The demise of T[new]
Steven Schveighoffer
schveiguy at yahoo.com
Tue Oct 20 12:29:03 PDT 2009
On Tue, 20 Oct 2009 14:43:16 -0400, Bill Baxter <wbaxter at gmail.com> wrote:
> On Tue, Oct 20, 2009 at 11:30 AM, Andrei Alexandrescu
> <SeeWebsiteForEmail at erdani.org> wrote:
>> Steven Schveighoffer wrote:
>>>
>>> If your goal is to affect the original array, then you should accept a
>>> ref
>>> argument or not append to it.
>>
>> I think that's an entirely reasonable (and easy to explain) stance.
>
> I've definitely spent time tracking down exactly such bugs, where I
> meant to make the argument a ref but didn't. If the above is to be
> the official stance, then I think it should be enforced by the
> compiler. Appending to non-ref slice args should be an error.
Except when you are passing ownership of an array. Basically, there are
four modes:
T[] x : a) you are passing ownership to the function, and the array might
not be deterministically usable after the function returns, e.g. T[]
padAndCapitalize(T[]). Usually such functions' return values are
deterministic, and the focus of what you care about.
-or-
b) you are lending ownership to the function, only the array
elements will be altered, e.g. replace().
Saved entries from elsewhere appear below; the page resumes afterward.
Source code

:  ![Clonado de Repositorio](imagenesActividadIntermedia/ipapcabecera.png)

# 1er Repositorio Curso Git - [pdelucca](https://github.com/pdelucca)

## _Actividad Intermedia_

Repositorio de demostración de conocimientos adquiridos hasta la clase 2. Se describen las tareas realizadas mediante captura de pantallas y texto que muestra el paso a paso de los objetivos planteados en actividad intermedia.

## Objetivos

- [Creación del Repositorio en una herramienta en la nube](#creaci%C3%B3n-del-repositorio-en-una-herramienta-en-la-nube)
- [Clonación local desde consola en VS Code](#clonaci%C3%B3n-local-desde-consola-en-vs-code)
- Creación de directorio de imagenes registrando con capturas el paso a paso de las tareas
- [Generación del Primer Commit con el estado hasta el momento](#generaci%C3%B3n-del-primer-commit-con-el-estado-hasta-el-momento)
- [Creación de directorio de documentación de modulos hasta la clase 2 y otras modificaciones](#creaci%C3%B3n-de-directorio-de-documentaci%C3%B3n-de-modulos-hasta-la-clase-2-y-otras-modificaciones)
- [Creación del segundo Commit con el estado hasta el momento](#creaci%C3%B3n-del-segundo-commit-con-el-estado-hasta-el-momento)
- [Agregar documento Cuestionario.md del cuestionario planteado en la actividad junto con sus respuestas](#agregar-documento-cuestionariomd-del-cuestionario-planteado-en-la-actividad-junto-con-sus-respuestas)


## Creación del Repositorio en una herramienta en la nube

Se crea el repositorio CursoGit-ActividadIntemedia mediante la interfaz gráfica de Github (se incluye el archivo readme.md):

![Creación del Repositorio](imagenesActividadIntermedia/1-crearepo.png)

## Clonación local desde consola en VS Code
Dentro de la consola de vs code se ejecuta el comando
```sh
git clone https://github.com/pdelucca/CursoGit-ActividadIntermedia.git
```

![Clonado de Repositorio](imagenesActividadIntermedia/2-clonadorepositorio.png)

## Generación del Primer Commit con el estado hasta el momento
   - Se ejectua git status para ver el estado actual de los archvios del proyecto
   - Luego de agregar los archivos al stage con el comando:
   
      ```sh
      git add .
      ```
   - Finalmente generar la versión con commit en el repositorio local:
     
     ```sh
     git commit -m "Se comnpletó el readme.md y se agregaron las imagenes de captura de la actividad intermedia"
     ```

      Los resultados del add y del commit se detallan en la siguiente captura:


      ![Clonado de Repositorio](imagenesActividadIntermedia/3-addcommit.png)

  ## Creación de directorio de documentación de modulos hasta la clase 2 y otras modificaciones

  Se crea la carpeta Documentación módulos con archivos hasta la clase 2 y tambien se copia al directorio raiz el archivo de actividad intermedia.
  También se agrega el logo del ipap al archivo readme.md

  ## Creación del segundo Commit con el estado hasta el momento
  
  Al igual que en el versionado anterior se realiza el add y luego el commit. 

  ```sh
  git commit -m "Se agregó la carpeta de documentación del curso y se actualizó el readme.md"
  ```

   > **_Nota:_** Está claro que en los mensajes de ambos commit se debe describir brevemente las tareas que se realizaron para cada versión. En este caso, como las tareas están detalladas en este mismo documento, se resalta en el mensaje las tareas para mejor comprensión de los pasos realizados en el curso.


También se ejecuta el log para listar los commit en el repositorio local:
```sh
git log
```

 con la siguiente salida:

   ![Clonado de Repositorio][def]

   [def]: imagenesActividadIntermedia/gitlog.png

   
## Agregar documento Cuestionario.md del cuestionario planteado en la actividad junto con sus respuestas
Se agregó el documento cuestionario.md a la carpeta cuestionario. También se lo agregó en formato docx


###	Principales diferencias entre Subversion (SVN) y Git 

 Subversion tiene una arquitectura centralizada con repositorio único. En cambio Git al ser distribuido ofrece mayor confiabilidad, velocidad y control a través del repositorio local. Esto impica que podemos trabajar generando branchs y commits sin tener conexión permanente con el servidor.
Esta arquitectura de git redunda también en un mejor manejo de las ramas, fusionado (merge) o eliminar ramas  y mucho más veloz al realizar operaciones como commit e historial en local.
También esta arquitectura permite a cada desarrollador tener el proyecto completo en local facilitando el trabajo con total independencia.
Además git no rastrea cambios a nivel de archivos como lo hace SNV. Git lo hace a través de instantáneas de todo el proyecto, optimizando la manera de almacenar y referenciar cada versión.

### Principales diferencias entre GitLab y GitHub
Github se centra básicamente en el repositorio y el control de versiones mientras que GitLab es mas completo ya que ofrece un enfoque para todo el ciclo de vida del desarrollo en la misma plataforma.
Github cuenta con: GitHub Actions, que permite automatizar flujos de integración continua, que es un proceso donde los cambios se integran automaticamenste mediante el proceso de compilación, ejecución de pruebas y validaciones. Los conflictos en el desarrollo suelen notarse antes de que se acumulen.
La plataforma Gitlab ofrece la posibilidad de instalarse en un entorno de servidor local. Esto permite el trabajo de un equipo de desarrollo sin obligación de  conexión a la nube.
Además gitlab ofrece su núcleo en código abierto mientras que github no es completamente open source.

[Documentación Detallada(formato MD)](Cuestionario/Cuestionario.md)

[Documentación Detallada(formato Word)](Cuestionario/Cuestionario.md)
ref T[] x : You are lending ownership of the array to the function, but
you get ownership back, e.g. push(). Fully deterministic altering.
const(T)[] x : You retain ownership of the array, the function cannot
alter it, e.g. toUpper().
So it's not possible to flag on the signature between the first a) and b)
modes, we must currently rely on documentation. But the "append and
modify" routines are pretty rare.
Essentially, what you want is a type where the length is const, but the
data is mutable. I think creating such a type should be possible in the
library.
But fixing the append problem alone is a huge step forward, since all of
these cases could result in corruption of totally unrelated data if the
arrays were appended to. Especially the const version is bad.